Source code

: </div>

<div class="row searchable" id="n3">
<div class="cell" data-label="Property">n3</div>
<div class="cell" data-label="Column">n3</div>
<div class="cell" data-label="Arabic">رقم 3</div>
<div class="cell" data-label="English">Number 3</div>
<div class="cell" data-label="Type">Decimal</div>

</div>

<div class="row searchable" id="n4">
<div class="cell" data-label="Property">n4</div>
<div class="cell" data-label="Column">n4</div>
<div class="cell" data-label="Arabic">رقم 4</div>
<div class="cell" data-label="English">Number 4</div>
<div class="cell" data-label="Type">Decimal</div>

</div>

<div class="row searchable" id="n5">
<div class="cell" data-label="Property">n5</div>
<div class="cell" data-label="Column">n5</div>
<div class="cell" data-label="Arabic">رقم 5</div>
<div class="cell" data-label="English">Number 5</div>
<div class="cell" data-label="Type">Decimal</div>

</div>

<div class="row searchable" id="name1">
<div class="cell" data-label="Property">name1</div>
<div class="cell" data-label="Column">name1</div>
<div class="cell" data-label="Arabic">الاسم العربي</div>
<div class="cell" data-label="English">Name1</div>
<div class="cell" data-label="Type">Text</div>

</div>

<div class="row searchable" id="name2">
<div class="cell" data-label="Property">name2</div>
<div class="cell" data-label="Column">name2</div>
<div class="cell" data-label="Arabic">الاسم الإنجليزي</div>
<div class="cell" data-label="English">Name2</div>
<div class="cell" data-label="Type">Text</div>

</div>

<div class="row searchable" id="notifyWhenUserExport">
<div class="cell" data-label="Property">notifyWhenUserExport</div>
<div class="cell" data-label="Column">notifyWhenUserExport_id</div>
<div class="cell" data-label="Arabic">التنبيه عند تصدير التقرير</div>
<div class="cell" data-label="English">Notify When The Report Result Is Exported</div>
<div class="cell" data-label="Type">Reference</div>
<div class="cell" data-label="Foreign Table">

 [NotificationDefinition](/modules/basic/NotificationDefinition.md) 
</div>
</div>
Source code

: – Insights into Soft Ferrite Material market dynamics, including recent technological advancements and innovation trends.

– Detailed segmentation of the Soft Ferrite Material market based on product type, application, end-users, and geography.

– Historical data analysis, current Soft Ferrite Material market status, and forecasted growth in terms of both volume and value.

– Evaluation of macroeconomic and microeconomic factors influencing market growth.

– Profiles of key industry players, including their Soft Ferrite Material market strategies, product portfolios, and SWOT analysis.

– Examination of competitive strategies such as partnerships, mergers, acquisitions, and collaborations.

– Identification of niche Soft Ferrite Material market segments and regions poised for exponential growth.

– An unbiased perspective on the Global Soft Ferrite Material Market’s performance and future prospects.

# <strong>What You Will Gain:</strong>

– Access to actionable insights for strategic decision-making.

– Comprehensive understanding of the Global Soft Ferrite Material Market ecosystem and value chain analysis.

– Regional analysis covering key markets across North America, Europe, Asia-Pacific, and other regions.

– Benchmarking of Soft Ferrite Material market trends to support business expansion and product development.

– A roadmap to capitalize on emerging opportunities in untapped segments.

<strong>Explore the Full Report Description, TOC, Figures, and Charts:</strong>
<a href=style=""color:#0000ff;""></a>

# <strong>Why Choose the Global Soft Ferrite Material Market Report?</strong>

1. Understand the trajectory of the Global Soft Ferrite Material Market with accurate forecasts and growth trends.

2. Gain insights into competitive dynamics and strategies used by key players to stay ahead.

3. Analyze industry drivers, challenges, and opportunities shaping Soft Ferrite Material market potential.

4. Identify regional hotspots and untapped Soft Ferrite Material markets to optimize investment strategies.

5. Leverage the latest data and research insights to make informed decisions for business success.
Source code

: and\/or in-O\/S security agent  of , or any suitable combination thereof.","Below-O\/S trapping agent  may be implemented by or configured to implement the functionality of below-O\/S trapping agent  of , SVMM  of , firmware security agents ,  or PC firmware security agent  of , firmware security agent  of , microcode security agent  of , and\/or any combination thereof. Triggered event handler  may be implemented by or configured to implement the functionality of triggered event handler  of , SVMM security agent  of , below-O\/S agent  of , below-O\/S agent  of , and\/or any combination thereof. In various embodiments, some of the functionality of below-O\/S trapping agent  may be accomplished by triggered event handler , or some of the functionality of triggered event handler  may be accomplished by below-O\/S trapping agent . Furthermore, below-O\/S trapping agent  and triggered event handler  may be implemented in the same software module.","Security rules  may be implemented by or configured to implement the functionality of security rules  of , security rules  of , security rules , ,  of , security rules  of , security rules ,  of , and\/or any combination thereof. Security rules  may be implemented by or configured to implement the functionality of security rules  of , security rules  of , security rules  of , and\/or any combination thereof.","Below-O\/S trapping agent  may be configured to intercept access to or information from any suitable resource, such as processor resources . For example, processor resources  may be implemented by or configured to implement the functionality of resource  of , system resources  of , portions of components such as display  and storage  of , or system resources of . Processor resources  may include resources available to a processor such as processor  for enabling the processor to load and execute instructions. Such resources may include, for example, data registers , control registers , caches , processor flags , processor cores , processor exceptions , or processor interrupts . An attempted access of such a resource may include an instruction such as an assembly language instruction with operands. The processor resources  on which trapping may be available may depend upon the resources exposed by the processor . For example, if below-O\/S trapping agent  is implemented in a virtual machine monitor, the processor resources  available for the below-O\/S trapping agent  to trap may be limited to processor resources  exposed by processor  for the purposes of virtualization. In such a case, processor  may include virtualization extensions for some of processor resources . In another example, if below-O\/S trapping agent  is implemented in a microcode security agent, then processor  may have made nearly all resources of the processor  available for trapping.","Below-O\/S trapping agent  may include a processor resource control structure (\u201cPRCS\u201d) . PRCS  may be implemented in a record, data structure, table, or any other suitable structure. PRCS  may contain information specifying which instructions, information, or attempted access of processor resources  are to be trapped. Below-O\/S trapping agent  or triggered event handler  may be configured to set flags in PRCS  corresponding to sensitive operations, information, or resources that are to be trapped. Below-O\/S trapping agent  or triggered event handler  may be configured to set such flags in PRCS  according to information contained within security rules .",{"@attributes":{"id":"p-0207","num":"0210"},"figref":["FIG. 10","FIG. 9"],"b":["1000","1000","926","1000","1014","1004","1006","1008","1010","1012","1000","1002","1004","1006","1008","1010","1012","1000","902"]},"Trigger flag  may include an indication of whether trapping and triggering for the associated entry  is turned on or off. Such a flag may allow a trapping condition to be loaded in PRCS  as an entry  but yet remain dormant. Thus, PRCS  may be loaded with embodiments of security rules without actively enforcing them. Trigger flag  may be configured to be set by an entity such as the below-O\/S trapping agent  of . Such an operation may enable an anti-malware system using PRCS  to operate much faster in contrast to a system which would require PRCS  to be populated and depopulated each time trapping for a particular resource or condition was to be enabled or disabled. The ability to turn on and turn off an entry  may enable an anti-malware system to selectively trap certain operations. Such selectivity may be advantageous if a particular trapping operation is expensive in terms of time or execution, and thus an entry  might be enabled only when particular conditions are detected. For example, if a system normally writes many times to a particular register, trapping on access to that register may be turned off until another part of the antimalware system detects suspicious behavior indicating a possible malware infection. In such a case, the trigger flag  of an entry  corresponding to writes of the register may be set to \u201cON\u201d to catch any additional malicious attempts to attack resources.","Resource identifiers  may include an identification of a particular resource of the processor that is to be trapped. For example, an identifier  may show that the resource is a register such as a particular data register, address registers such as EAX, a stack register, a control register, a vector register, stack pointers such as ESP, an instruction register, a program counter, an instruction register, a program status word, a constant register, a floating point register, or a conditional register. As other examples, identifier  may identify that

--

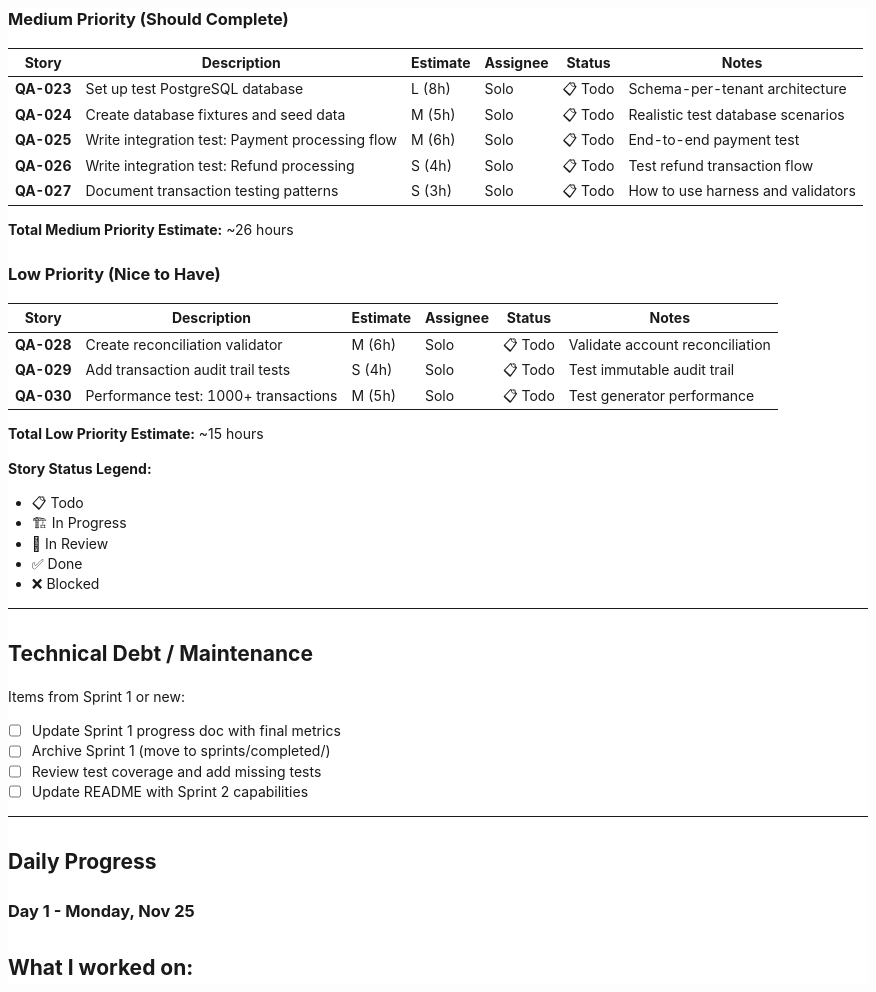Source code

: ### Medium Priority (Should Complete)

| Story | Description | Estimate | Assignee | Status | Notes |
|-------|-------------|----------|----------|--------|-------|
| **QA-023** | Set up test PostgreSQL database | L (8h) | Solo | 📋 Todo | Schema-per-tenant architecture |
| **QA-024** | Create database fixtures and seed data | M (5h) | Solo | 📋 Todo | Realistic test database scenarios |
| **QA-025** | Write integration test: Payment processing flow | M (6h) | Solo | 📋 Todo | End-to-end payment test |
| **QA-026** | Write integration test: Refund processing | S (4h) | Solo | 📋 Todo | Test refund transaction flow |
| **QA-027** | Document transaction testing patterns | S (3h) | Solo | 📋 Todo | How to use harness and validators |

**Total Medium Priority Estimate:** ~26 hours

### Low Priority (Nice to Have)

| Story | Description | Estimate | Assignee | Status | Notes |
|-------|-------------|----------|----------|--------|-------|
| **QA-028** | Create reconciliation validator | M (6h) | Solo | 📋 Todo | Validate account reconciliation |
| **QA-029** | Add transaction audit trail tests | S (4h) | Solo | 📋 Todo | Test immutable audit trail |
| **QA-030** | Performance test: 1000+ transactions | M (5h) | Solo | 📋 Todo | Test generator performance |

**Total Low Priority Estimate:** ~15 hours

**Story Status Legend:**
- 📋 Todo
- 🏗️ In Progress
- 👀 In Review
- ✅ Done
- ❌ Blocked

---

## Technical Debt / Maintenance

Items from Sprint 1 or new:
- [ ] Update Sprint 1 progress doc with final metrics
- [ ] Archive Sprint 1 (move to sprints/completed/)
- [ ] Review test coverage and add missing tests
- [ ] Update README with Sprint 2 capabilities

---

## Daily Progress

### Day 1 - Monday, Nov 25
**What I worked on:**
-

* * *

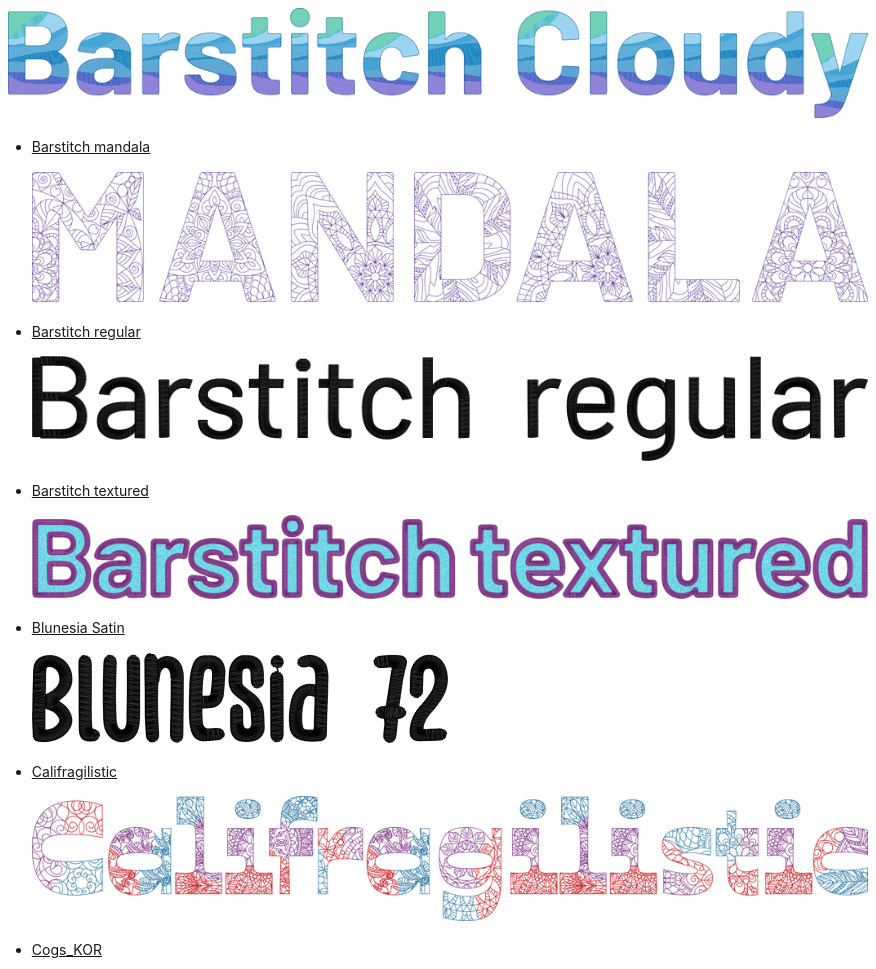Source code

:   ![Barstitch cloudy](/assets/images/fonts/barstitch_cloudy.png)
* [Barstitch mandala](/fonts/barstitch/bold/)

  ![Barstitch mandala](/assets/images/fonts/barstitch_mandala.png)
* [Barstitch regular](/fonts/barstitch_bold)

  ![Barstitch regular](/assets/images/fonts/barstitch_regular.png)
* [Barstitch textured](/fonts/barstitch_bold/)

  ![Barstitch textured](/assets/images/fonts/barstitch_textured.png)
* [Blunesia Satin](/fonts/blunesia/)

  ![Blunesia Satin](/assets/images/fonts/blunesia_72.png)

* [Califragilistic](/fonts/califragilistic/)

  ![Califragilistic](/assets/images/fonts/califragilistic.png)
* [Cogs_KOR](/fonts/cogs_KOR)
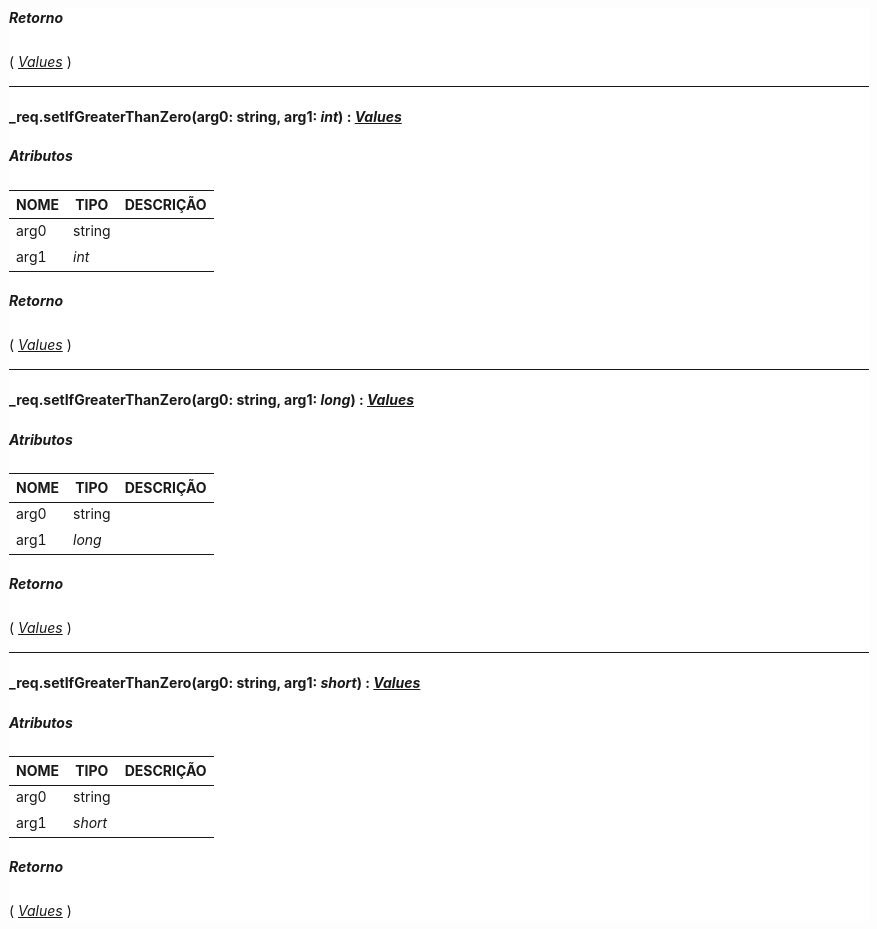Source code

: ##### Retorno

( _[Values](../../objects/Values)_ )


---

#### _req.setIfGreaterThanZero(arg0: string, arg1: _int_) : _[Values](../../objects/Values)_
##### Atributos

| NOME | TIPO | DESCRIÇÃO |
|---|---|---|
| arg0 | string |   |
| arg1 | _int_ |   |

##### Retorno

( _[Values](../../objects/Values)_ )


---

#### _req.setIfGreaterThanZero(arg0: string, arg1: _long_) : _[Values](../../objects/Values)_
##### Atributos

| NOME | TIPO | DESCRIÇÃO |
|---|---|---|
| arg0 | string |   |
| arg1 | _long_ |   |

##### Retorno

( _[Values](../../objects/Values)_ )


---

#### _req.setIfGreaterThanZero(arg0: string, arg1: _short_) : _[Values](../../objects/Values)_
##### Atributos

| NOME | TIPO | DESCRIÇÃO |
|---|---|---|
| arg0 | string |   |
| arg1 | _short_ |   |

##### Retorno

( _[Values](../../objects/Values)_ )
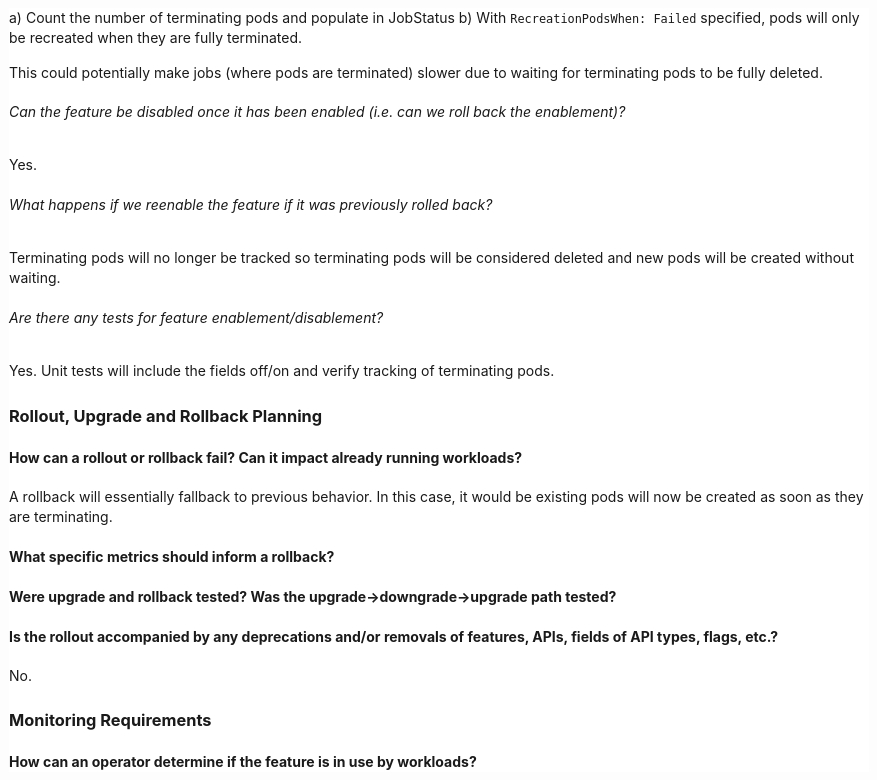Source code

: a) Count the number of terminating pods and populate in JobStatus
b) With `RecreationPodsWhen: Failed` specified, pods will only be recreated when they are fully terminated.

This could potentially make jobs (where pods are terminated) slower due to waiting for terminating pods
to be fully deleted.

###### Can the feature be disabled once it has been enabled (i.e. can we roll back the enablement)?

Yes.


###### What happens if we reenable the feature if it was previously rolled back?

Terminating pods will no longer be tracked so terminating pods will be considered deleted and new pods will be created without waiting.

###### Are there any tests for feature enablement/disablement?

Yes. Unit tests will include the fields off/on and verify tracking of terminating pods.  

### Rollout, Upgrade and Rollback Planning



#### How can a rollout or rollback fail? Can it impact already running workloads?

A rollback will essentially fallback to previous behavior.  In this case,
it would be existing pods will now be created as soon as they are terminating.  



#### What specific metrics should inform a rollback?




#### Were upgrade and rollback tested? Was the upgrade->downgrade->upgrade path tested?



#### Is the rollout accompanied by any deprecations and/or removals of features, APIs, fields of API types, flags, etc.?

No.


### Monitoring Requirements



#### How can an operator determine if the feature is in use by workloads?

EXERCISE: Every line of the listing above that contains "processing" is to be copied.

WRITTEN SOLUTION:
| **QA-025** | Write integration test: Payment processing flow | M (6h) | Solo | 📋 Todo | End-to-end payment test |
| **QA-026** | Write integration test: Refund processing | S (4h) | Solo | 📋 Todo | Test refund transaction flow |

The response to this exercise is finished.